India – Neo Liberalization Economic Policy is Anti-Republic Ideology

December 4, 2012

By Padmini Arhant

The Congress party led UPA (United Progressive Alliance) coalition government welcomed neo liberalization economic policy considering hegemony influence over the administration key members and party chief in advancing globalization evidently suitable to establish feudalism under the pretext of modern capitalism.

Notwithstanding the fact, the head of the state and main cabinet ministers held positions at World Bank prior to being nominated by hegemony to promote the debilitating neo liberal concept in India.

Hegemony agenda on world economy is redefining capitalism exclusively benefitting the multinational corporations at small medium enterprise as well as average citizens detriment.

Not only the term neo liberal is deceptive but also the hegemony distortion of liberal and progressiveness in economics and politics confirms steadfastness to legalize authoritarianism consistent with the trend to the White House latest action legitimizing arbitrary drone strikes generating massive innocent civilian casualty.

The genuine liberal and progressive characteristics pose impediments to hegemony extremism and ultra conservatism essentially the protectionism that guarantees financial security to corporate conglomerate on their terms and conditions worldwide.

Hegemony is strongly opposed to protectionism that ensures public and national interest like preserving natural resources and human capital from foreign exploitation.

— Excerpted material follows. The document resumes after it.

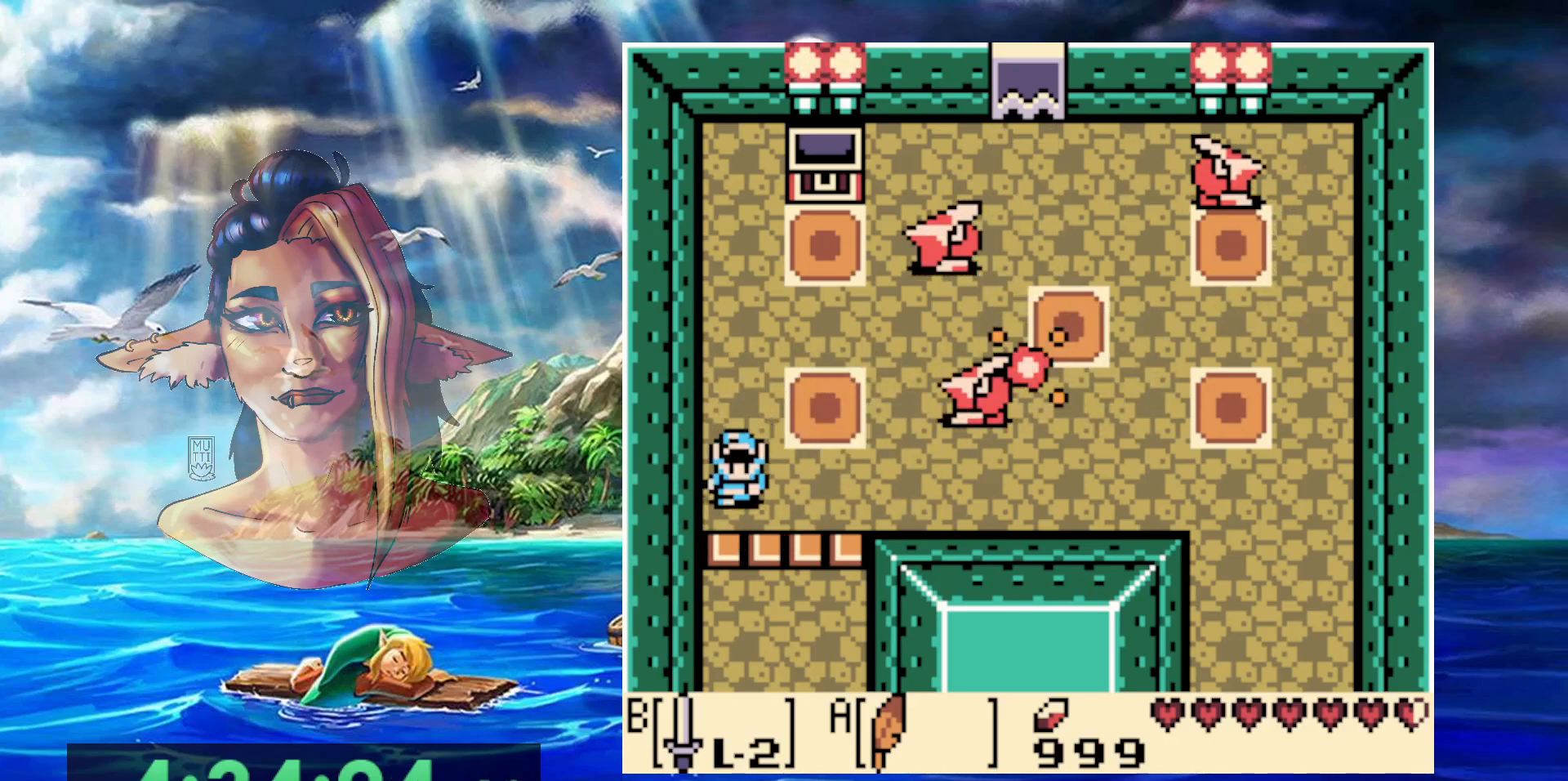
{"buttons": [], "events": []}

However, the obstacle is maneuvered through hegemony nominees in political system among the ruling power along side weakening opposition to rein control on government legislation that governs the economic sector implementing policies conforming to conglomerate agenda – i.e. broader access to market share and profits divestment offshore preferably in tax havens evading scrutiny.

The neo liberal ideology targets nations exacerbating society endurance on pervasive corruption advising subservient political power to remain committed in declining anti-graft legislation despite national demand.

Indian government is currently engaged in passing Foreign Direct Investment (FDI) allowing Walmart and other mega corporations’ retail monopoly regardless of the measure proved counterproductive.

Similar trade policies introduced under Free Trade Agreement – FTAA, NAFTA and CAFTA in Latin America and Asia was responded with factory workers and manufacturing sector protests in Columbia, Panama, South Korea…and elsewhere.

FDI devastating impact on vast majority surviving as retailers and local street vendors is apparently not a major concern for the political leaderships sworn allegiance to external global power.

India is unfortunately subjugated through elusive economic proposals favoring hegemony goal to derail growth widening the existing gap between the rich and poor.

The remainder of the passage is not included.